__WORK TO BE COMPLETED__.
From the forum post on video game pricing, extract the stretch from "So to quickly" through "going to be." word for word.

__SELECTED EXCERPT__.
CriticKitten said:
mfeff said:
It's not the same person, see above as to why.
Then you're assuming more people than the person you were quoting, which changes your sample size and thus your results considerably.
I whole heartily agree. Yet by using numbers from let's say Gamestop, which do track the number of a used game that are sold in any given interval of time, and uses the interest level to price the title accordingly it seems reasonable to "on some level" call something "hot" or "not". The hotter the unit, the quicker it cycles, the more transactions it generates is a decent metric to determine when and if the "new" version of the box should be reduced in price.
If it is reduced in price then it follows that the used game will be reduced in price as well.
So we are clear going forward in the discussion, and it's a good one, better than most I would say... is that the retailers buy the games in bulk on the front end.
1 million units, in and around 45-56 ish dollars depending on how the arrangement went. So if Gamestop or Shop-Mart or whatever wants to dump the price. They dump it right into what they paid for it. If they have blown through their inventory, maybe they rework the deal for X number of copies at a more advantageous price, although it (typically to my experience), has the reorder worked out before hand.
If we are talking Wally world, or Target... or KB, or Toys R' US, or Best-Buy with no real foothold in the used business, dropping the PP destroys the margin.
So to quickly address one issue is that a Gamestop has no real vested reward interest in reducing the PP on a new title unless it directly assist the used sales, which is where the profit margins are going to be.
The question then becomes, who "flinches first", the distributors, the publishers, the developers, or the audience?
The assumption as I see it here, is that there is in fact a pool of purchases at a lower PP just waiting to hand over some green. I tend to disagree and also posit that console purchasers, PC purchasers, used vs. new purchasers, and "expensive version" game purchasers, DLC purchasers are all in different pools which have overlap and flux considerably.
If one drops the price, how easily may the price be brought back up again? If it is a recession in market economy then supply side expectation is that the price reduction will be a temporary measure to capture demand. Chasing a PP all the way to the ground "if it is already collapsing" is contrary to any notion of "gathering all the nuts one can before the winter". If it is collapsing the one's who remain solvent survive and win, simply by not loosing.
There are still plenty of PC gamer's who feel 60 dollars is steep for a PC title. I do, and I find it curious as to why I have this attitude... considering that the water cooling setup I built cost more than the PC it sits on. Clearly, for me, it is not a "money" issue. There is something else going on... one that comes to mind.
-This comes back to another old grievance in that consoles where sold at a loss to the developer/publishers. The software was priced at around 60 dollars to recoup that loss over a unit life of 6-8 new titles sold over the course of the system (somewhere around 4-6 years.)

Dataset records:
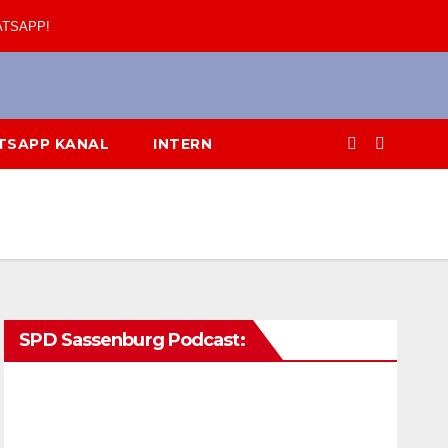
ATSAPP!
TSAPP KANAL
INTERN
SPD Sassenburg Podcast:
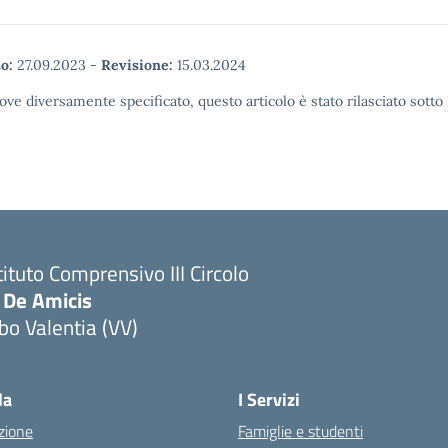
o:
27.09.2023
-
Revisione:
15.03.2024
ove diversamente specificato, questo articolo è stato rilasciato sott
tituto Comprensivo III Circolo
 De Amicis
bo Valentia (VV)
la
I Servizi
zione
Famiglie e studenti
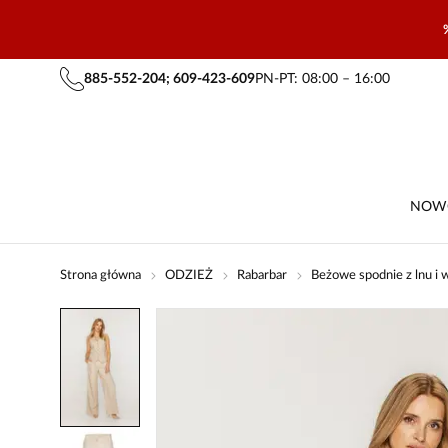
885-552-204; 609-423-609
PN-PT: 08:00 – 16:00
NOW
Strona główna
ODZIEŻ
Rabarbar
Beżowe spodnie z lnu i 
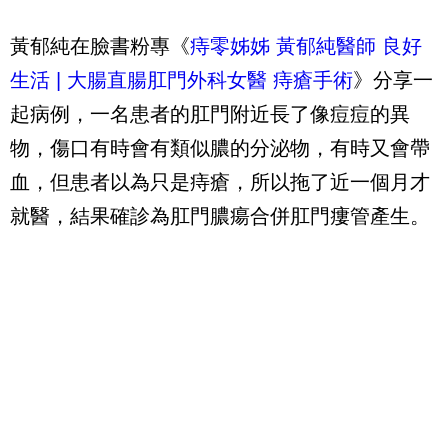
黃郁純在臉書粉專《
痔零姊姊 黃郁純醫師 良好
生活 | 大腸直腸肛門外科女醫 痔瘡手術
》分享一
起病例，一名患者的肛門附近長了像痘痘的異
物，傷口有時會有類似膿的分泌物，有時又會帶
血，但患者以為只是痔瘡，所以拖了近一個月才
就醫，結果確診為肛門膿瘍合併肛門瘻管產生。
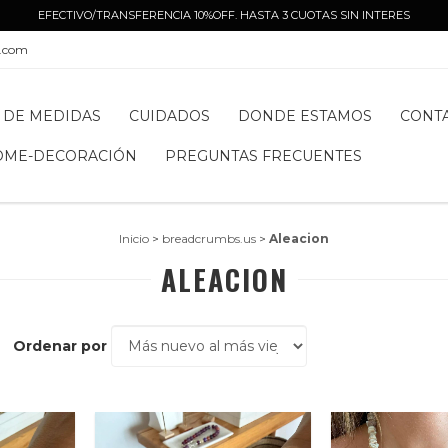
EFECTIVO/TRANSFERENCIA 10%OFF. HASTA 3 CUOTAS SIN INTERES
l.com
 DE MEDIDAS
CUIDADOS
DONDE ESTAMOS
CONT
OME-DECORACIÓN
PREGUNTAS FRECUENTES
Inicio
>
breadcrumbs.us
>
Aleacion
ALEACION
Ordenar por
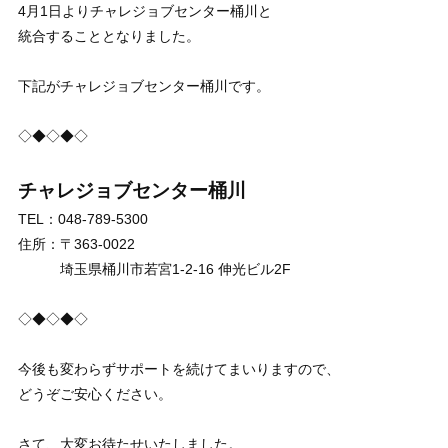
4月1日よりチャレジョブセンター桶川と
統合することとなりました。
下記がチャレジョブセンター桶川です。
◇◆◇◆◇
チャレジョブセンター桶川
TEL：048-789-5300
住所：〒363-0022
埼玉県桶川市若宮1-2-16 伸光ビル2F
◇◆◇◆◇
今後も変わらずサポートを続けてまいりますので、
どうぞご安心ください。
さて、大変お待たせいたしました。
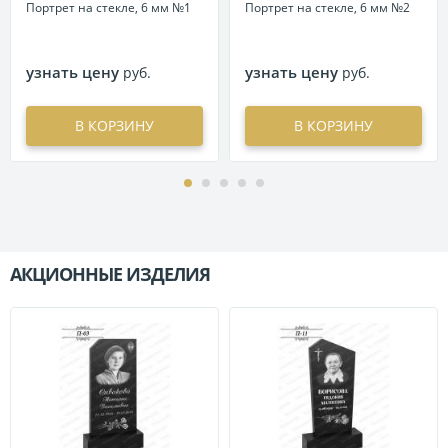
Портрет на стекле, 6 мм №1
Портрет на стекле, 6 мм №2
узнать цену
узнать цену
руб.
руб.
В КОРЗИНУ
В КОРЗИНУ
АКЦИОННЫЕ ИЗДЕЛИЯ
П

__TASK OUTPUT__.
So to quickly address one issue is that a Gamestop has no real vested reward interest in reducing the PP on a new title unless it directly assist the used sales, which is where the profit margins are going to be.